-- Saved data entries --
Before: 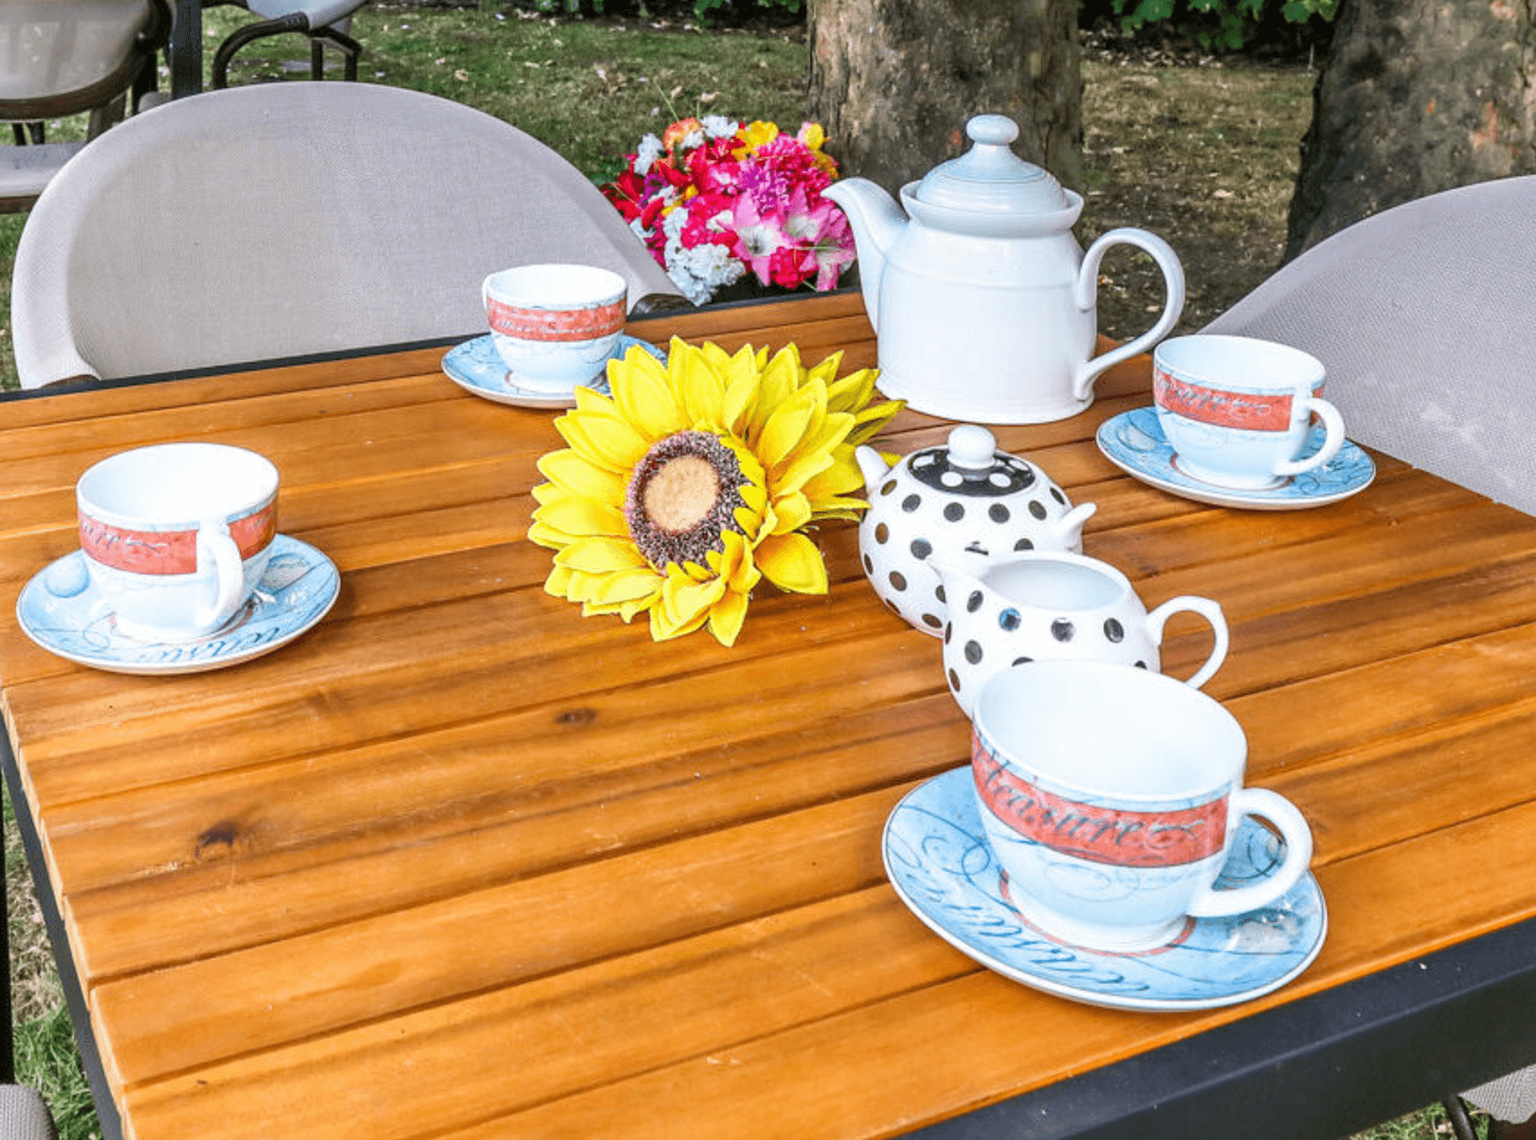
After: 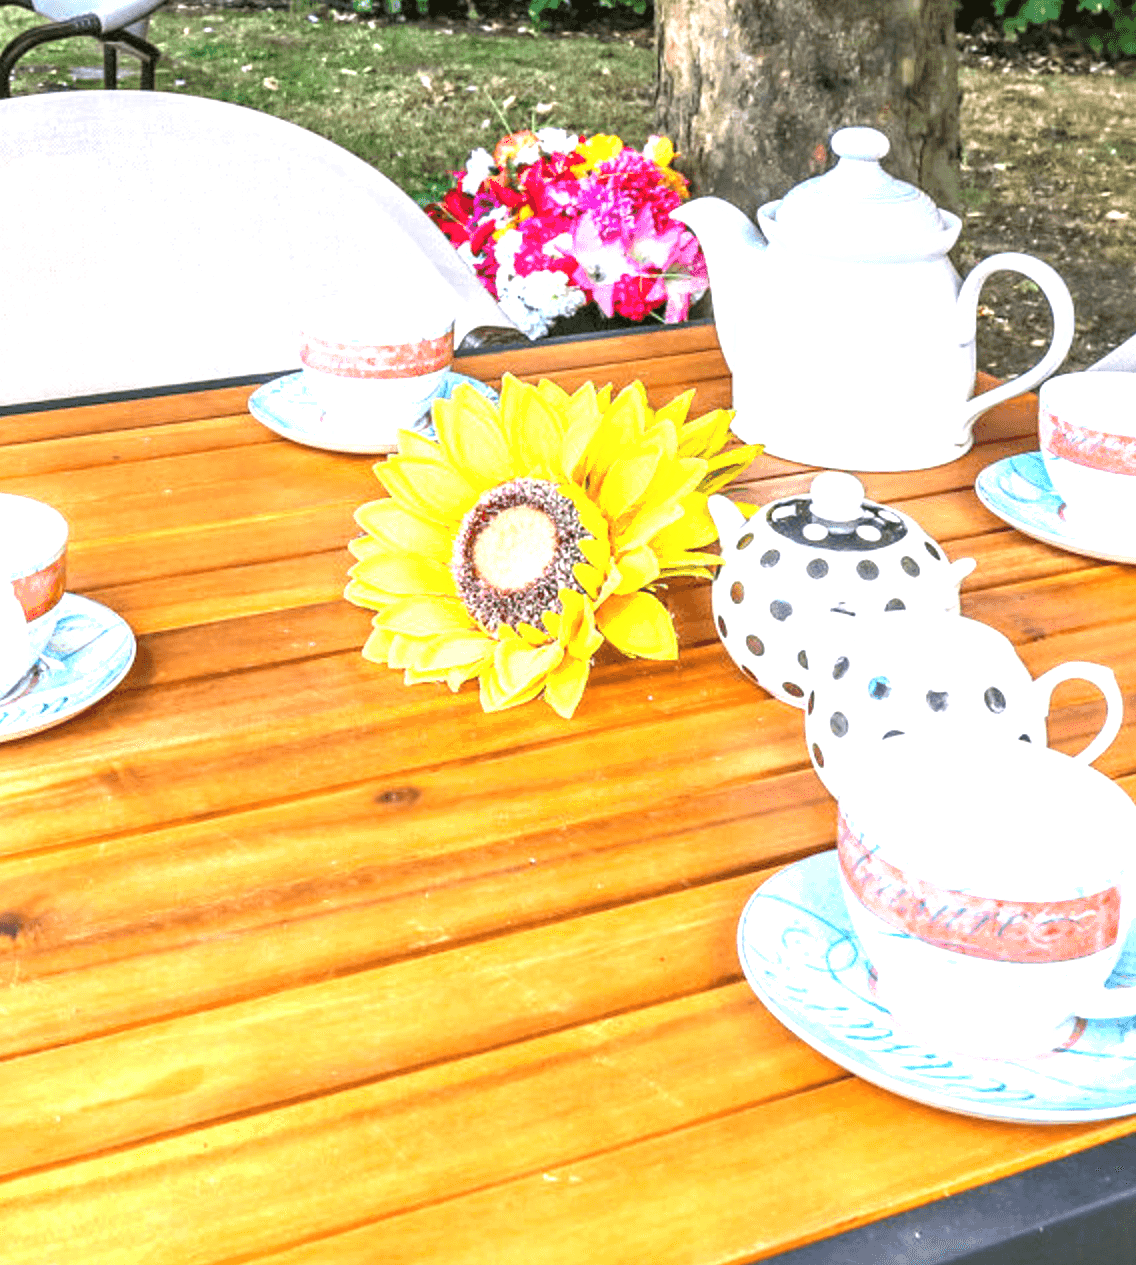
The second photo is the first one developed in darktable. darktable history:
crop and rotate: left 14.296%, right 19.101%
exposure: black level correction 0, exposure 1.2 EV, compensate highlight preservation false
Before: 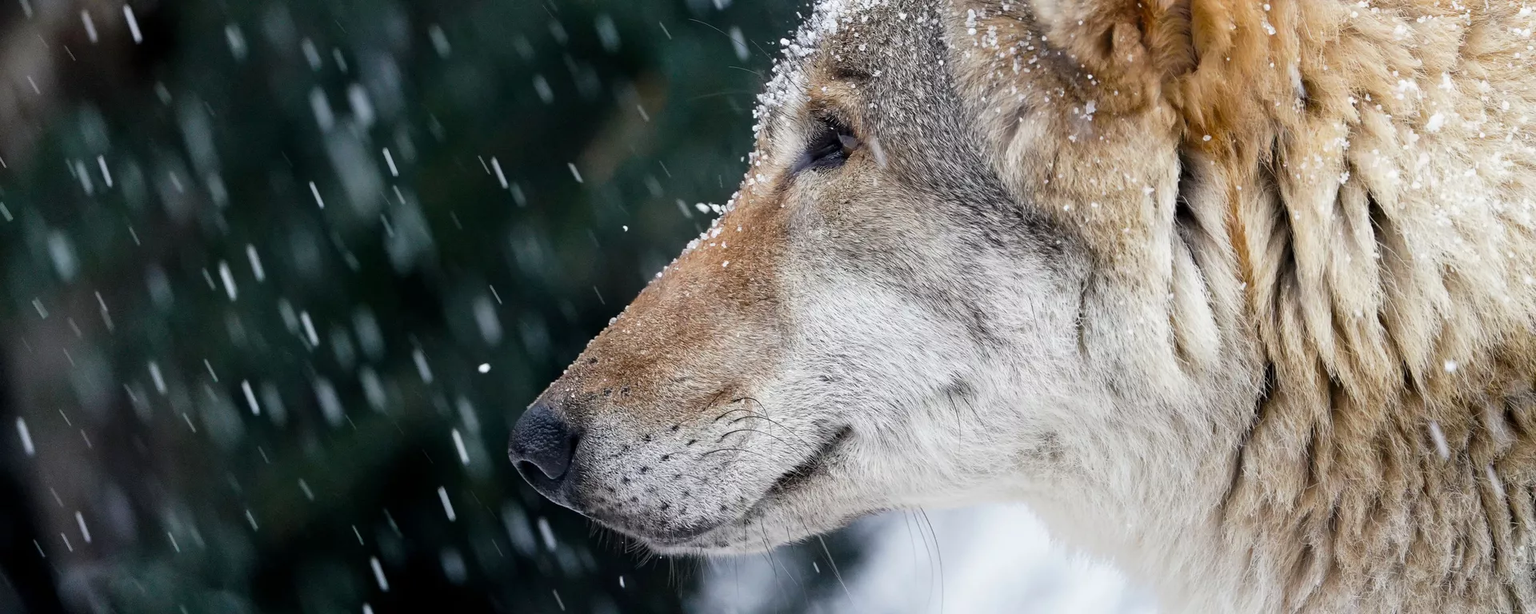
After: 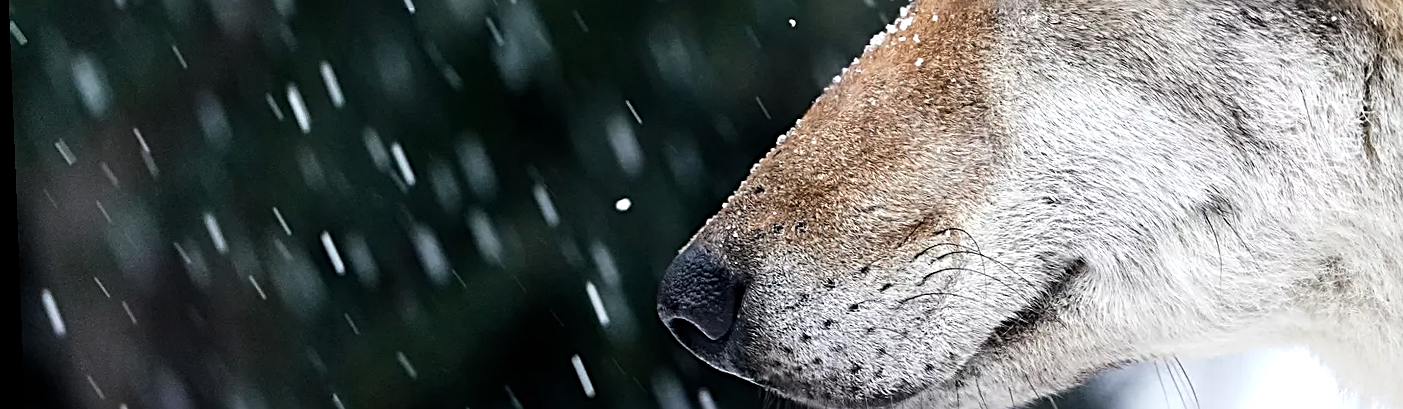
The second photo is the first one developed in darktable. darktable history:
rotate and perspective: rotation -2.29°, automatic cropping off
crop: top 36.498%, right 27.964%, bottom 14.995%
tone equalizer: -8 EV -0.417 EV, -7 EV -0.389 EV, -6 EV -0.333 EV, -5 EV -0.222 EV, -3 EV 0.222 EV, -2 EV 0.333 EV, -1 EV 0.389 EV, +0 EV 0.417 EV, edges refinement/feathering 500, mask exposure compensation -1.57 EV, preserve details no
sharpen: radius 2.817, amount 0.715
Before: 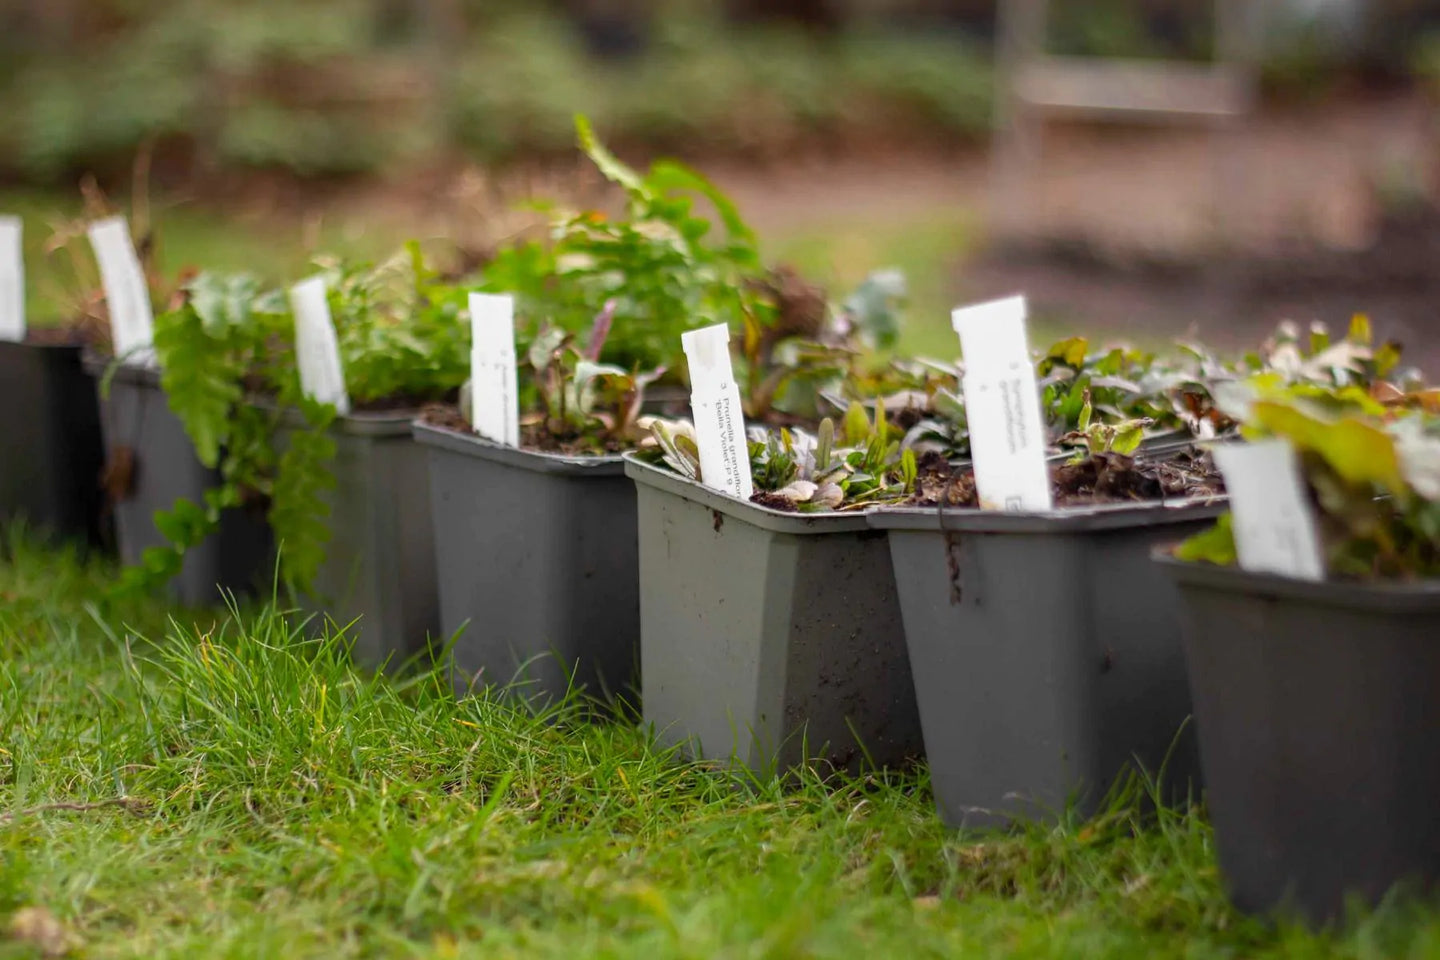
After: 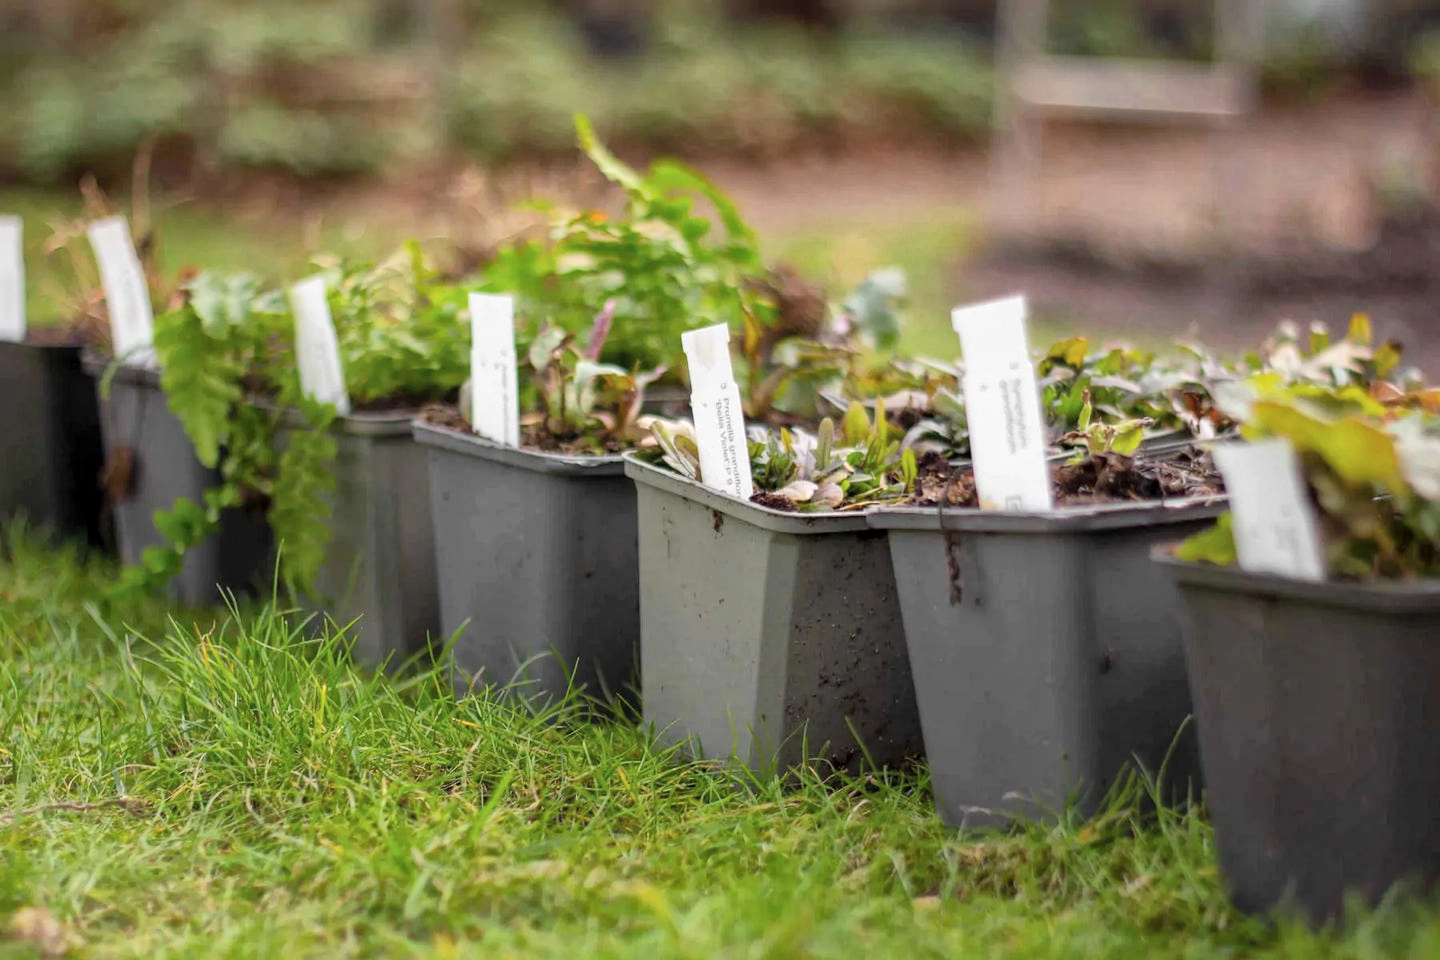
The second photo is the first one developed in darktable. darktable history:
global tonemap: drago (1, 100), detail 1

-- WHAT YOU WILL DO --
Print out, word for word, every edit setting in the material above, leaving out the pictures.

-- SOLUTION TO THIS EXERCISE --
Before: 
After: 
The second photo is the first one developed in darktable. darktable history:
crop and rotate: left 14.296%, right 19.101%
exposure: black level correction 0, exposure 1.2 EV, compensate highlight preservation false
Before: 
After: 
The second photo is the first one developed in darktable. darktable history:
rotate and perspective: rotation -2.29°, automatic cropping off
crop: top 36.498%, right 27.964%, bottom 14.995%
tone equalizer: -8 EV -0.417 EV, -7 EV -0.389 EV, -6 EV -0.333 EV, -5 EV -0.222 EV, -3 EV 0.222 EV, -2 EV 0.333 EV, -1 EV 0.389 EV, +0 EV 0.417 EV, edges refinement/feathering 500, mask exposure compensation -1.57 EV, preserve details no
sharpen: radius 2.817, amount 0.715
Before: 
After: 
The second photo is the first one developed in darktable. darktable history:
global tonemap: drago (1, 100), detail 1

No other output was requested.